For whereas in "Richard the Second" a mere outward title is insufficient, in the absence of intrinsic right and justice, to protect the state from devastation, dissension, and rebellion, the same disturbances and civil broils appear in "Henry the Fourth," because the inward qualifications for a crown, which Bolingbroke

undoubtedly possessed in his moderation, prudence, and courage, are not associated with the outward right. The two ought never in fact to be disunited, but being blended organically together, to render to each other a mutual support. This is the unceasing requisition of moral order and of experience. Henry's inward capacity is in itself no inward justification. This he had irretrievably lost, when, instead of being content with the vindication of his own rights, he had presumed to usurp those of Richard; and when by robbing him of his crown, he became, whether intentionally or unintentionally, the cause of his sovereign's murder.

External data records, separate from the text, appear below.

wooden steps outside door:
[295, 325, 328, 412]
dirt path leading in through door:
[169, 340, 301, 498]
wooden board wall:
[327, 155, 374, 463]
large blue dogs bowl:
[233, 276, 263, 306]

This act had sapped the moral foundation of his private and public position. So far, therefore, as we miss intrinsic justice in the head and focus of the state, which is consequently convulsed in its whole organism, "Henry the Fourth" appears merely as a continuation of the old state of things. But every living continuation is at the same time an advance also; a transformation both inwardly and outwardly. The distinction between the two becomes apparent, and we see at once that "Henry the Fourth" is in its fundamental idea essentially different from "Richard the Second." It is not merely that though possessed of the inward right he is without the outward title-but the usurpation also of Henry is not contested, as the rightful throne of Richard the Second was, by violated justice; the aggressions upon it of his adversaries are equally unjustifiable. We have here wrong set against wrong, and usurpation struggling with usurpation, and the final decision rests with the superiority of mental and material power. Accordingly, Henry's high qualifications for governing gain the day; his own prudence and the bravery of his son are victorious over the weakness and incapacity of his adversaries. Henry dies in the undisturbed possession of his kingly dignity and power. But he dies without pleasure in life, and yet not rejoicing in death, distracted and disturbed by the discontent of his own conscience, and the worry of the ceaseless efforts he is called upon to make in order to defend a questionable and unrighteous acquisition. He leaves the crown to his son; but in the memory of the people, and beneath the very throne of his successors, the embers of unsatisfied wrongs are smouldering, and await only more favourable circumstances to fan them into flames.